第1章 はじめに

「技術」という言葉を聞いた時、あなたは何を思い浮かべるだろうか。宇宙ロケットや航空機、自動車に乗って縦横無尽に移動する。薄型テレビやDVD/HDDレコーダーなどAV(オーディオ・ビデオ)機器でテレビ放送や映画を楽しむ。パーソナルコンピューター(パソコン)や携帯電話を使い、インターネットを介して世界各国の人と電子メールをやり取りしたり、オークションで商品を売買する。今やネット経由で、株式を買ったり、銀行へ振り込みを依頼することもできる。いずれも典型的な技術の利用である。

人々が使う製品群の素材を造り出す製鉄所やガラス工場、化学プラントこそ、技術の象徴とみなす人もあろう。電化製品や工場設備に電気を供給する発電所が頭に浮かぶ人もいるだろう。電気に加え、あなたが住んでいる所には水とガスも供給されている。家から外に出て仕事に行くには、電車に乗ったり、車で高速道路を走る。建設技術によって建てられた高層ビルの中にある事務所で、仕事の連絡をとるために電話をかけファクシミリを送信する。身体の調子が悪くなれば病院に行き診療を受け、薬を貰う。電気・水道・ガス・交通機関・通信・病院、社会基盤と言われるこれらの仕組みはすべて技術の賜物と言える。さらに人間が生きていくために必要不可欠な食料は、農業や畜産によって生み出され、ここでも沢山の技術が駆使されている。

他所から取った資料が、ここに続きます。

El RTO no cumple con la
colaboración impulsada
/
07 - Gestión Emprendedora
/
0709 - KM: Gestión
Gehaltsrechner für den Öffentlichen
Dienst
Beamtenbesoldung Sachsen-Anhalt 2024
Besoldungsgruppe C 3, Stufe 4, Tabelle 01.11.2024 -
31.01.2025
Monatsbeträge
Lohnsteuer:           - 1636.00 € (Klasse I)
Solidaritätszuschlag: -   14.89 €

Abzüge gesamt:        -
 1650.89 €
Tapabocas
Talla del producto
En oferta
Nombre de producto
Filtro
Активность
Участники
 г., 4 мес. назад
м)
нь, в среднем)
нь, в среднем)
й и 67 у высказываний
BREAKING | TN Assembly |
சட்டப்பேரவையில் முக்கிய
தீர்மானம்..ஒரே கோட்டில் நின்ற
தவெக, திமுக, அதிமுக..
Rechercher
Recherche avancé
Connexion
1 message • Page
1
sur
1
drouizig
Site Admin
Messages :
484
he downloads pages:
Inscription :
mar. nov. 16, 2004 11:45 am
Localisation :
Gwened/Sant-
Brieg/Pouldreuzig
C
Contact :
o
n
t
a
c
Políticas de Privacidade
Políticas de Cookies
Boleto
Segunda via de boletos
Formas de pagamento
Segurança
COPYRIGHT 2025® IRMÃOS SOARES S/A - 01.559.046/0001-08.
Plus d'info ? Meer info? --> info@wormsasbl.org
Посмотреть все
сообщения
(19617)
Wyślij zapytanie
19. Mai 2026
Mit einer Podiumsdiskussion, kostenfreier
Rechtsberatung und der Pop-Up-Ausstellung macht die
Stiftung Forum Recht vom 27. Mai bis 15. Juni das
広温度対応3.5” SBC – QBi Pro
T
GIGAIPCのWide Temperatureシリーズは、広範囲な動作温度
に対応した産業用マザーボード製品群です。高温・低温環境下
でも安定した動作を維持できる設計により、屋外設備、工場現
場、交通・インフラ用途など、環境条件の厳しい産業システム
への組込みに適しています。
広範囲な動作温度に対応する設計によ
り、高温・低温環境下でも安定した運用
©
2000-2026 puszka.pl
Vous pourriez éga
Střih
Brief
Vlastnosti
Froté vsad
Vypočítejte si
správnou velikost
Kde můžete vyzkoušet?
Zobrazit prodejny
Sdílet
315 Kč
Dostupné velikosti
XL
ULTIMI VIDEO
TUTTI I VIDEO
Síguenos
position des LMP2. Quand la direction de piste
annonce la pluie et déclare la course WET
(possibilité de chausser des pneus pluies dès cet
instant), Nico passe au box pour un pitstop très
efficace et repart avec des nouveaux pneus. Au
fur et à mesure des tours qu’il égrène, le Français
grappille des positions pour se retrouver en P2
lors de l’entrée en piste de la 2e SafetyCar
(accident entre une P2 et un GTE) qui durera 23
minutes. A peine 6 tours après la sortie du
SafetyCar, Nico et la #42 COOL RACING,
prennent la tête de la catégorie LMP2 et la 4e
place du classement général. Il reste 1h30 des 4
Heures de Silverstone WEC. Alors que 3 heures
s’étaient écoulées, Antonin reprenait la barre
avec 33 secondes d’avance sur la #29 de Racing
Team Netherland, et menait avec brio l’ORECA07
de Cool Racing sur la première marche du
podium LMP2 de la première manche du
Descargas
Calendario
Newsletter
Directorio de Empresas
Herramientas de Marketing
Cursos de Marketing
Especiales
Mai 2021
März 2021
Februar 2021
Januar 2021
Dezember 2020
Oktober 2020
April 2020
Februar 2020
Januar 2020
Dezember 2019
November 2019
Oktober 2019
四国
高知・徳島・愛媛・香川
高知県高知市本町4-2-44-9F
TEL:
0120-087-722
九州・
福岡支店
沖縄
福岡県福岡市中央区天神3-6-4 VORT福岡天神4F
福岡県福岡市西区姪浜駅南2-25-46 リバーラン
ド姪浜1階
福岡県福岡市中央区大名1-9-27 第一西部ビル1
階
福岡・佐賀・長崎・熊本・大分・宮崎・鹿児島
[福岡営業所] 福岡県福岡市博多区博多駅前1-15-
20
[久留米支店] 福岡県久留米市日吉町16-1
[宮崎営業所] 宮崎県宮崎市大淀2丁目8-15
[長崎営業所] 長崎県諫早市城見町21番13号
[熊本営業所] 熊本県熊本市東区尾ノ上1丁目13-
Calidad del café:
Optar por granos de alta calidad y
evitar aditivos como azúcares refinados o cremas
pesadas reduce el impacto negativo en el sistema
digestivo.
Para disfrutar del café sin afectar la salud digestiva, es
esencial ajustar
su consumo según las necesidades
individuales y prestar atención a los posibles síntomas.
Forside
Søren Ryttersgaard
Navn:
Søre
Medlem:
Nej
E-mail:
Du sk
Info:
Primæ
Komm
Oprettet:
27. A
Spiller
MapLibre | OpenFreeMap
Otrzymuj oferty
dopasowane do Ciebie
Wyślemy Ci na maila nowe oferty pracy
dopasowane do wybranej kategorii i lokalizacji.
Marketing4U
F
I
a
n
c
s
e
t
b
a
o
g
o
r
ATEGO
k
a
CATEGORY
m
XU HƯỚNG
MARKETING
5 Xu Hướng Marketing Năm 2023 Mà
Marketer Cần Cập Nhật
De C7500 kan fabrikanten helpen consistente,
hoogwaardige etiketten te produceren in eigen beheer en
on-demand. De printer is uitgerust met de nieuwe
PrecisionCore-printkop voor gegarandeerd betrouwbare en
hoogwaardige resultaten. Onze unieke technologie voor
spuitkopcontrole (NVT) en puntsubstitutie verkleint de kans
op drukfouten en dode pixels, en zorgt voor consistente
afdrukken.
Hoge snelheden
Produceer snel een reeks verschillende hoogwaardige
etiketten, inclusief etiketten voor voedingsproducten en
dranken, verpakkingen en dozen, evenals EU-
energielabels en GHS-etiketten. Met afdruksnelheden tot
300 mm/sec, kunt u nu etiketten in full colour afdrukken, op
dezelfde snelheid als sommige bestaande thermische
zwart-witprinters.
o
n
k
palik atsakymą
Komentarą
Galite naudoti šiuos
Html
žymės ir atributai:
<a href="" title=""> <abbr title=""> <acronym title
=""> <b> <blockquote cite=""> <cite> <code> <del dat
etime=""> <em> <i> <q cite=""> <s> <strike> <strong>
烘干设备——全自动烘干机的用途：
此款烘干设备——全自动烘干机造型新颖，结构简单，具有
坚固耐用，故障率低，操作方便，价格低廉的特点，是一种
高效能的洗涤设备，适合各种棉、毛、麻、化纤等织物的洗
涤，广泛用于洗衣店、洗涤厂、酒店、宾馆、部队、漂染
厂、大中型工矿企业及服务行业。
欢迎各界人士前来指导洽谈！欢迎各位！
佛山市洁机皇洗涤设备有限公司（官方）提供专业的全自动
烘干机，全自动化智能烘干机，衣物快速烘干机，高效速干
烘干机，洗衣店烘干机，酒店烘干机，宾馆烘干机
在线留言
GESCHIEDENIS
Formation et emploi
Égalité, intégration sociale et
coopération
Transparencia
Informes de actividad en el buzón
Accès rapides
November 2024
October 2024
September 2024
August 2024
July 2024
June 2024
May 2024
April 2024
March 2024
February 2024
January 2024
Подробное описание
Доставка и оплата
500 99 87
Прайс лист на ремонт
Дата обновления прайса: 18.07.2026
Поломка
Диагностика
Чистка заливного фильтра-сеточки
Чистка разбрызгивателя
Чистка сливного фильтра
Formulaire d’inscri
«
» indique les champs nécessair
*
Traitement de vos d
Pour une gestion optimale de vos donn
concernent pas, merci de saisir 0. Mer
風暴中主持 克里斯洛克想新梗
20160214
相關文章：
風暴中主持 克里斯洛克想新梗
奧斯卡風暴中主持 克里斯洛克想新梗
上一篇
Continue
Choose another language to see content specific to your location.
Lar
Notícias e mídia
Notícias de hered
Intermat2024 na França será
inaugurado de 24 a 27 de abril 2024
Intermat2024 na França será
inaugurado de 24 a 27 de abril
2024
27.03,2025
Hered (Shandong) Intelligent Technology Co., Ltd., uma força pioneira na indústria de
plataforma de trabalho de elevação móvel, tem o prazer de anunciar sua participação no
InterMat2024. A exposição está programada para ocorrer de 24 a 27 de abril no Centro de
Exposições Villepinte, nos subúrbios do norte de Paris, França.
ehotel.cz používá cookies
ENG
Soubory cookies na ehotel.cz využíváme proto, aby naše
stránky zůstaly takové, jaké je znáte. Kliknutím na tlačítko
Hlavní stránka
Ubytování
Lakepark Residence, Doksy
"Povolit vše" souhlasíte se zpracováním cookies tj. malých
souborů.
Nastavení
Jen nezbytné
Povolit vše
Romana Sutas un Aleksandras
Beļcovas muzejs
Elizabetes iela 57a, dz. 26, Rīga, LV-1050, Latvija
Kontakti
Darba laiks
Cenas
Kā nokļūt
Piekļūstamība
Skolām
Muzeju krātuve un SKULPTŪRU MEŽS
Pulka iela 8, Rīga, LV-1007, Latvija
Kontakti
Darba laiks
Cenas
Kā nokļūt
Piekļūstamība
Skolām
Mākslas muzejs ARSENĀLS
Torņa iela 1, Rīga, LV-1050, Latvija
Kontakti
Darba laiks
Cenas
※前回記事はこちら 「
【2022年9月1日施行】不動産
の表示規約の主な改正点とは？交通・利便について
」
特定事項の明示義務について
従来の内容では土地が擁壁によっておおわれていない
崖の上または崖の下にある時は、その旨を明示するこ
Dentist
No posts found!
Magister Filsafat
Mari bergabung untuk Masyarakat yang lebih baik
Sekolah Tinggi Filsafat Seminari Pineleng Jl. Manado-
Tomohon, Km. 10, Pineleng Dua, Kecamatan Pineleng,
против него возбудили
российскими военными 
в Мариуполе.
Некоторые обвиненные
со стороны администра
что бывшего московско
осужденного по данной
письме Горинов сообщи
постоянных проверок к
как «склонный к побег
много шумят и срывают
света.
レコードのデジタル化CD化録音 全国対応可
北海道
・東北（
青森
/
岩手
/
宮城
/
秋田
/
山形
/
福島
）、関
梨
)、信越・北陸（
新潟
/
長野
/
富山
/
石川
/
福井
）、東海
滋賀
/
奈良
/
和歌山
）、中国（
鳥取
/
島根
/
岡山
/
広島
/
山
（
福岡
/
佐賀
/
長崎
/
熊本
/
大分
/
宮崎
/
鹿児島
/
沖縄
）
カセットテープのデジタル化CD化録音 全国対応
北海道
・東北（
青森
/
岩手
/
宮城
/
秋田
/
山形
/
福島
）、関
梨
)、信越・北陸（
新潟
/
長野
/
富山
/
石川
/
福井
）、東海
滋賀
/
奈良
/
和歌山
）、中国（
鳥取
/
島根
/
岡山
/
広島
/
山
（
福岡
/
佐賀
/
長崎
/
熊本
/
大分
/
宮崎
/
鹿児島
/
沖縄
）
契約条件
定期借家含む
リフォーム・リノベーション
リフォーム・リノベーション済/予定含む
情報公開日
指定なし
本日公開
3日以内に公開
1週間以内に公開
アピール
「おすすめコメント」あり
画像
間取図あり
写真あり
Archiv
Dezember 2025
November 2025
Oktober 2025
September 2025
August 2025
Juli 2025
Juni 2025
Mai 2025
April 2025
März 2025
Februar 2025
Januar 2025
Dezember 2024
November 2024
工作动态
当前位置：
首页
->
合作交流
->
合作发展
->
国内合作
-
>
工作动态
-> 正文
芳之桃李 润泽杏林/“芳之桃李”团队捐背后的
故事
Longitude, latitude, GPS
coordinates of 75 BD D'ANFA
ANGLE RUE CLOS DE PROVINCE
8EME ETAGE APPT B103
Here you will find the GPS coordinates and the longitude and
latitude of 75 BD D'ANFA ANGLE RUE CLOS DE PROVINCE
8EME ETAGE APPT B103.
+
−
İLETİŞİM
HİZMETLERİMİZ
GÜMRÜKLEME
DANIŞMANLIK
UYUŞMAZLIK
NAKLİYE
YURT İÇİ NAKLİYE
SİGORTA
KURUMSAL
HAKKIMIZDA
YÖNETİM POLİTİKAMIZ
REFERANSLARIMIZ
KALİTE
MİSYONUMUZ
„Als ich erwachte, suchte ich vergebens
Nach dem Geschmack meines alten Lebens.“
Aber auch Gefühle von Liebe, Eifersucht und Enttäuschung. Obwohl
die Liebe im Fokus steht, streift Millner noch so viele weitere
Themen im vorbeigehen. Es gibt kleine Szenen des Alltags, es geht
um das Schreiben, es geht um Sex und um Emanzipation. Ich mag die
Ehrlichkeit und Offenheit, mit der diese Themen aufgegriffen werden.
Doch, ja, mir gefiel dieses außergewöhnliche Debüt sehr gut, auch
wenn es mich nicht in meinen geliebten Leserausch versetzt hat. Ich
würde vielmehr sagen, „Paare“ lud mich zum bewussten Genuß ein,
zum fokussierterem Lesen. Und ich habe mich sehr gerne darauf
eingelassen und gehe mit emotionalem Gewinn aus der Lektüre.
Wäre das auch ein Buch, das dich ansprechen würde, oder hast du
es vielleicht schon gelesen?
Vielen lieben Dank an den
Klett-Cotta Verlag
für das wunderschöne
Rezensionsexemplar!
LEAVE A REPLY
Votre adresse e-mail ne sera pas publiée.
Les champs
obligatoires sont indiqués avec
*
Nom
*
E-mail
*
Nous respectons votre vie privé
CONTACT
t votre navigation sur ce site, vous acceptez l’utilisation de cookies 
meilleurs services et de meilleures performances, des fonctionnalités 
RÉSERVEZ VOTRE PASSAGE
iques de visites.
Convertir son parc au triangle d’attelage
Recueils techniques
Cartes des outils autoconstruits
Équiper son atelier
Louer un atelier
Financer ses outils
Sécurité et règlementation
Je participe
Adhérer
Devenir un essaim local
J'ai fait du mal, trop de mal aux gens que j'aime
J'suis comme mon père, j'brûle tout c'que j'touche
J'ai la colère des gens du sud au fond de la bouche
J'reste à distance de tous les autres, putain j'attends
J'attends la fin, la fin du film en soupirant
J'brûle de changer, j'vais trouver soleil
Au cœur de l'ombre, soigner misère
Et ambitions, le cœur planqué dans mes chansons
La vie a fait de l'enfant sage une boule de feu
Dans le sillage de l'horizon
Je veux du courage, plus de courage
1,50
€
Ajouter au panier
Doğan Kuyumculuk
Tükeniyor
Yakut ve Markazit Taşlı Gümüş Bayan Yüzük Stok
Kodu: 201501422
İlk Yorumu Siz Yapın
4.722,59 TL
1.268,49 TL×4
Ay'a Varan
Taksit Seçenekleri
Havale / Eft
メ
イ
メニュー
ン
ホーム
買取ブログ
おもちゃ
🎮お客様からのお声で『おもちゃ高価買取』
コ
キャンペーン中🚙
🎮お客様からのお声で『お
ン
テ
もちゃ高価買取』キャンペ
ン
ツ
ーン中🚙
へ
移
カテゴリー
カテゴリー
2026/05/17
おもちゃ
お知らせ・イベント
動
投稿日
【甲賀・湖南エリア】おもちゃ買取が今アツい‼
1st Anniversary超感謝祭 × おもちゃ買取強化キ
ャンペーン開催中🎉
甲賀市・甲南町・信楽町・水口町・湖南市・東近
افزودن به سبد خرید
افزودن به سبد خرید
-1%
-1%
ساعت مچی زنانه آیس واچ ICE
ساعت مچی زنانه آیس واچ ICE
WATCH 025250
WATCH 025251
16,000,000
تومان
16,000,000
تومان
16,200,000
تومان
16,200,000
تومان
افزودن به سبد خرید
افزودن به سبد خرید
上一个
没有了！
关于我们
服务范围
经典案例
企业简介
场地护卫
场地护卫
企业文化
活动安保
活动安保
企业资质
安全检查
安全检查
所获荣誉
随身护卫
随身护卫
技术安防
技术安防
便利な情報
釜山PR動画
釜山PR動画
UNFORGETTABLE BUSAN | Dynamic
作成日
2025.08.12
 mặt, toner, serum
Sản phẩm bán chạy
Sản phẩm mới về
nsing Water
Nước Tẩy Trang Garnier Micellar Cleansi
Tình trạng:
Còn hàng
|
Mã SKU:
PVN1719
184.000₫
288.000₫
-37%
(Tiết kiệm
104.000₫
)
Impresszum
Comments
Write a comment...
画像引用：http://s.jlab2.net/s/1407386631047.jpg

もっと身の回りにある、自分自身の手で扱える技術を意識する人もいるはずだ。果物の皮を包丁を使って剥く。火を使って料理する。飯ごうでご飯をたく。鋸と鉋、ハンマーを駆使して本棚を作る。中学校の技術の時間に、文鎮や折りたたみ椅子を作ったことを思い出す人がおられるかもしれない。手を動かして物を作り加工する技術の世界は、コンピューターに代表されるいわゆるハイテクの世界とは違った意味で非常に奥深い。世界的に評価を受けている伝統工芸の職人が持つ、鍛え抜かれた技術は驚くべき水準に達している。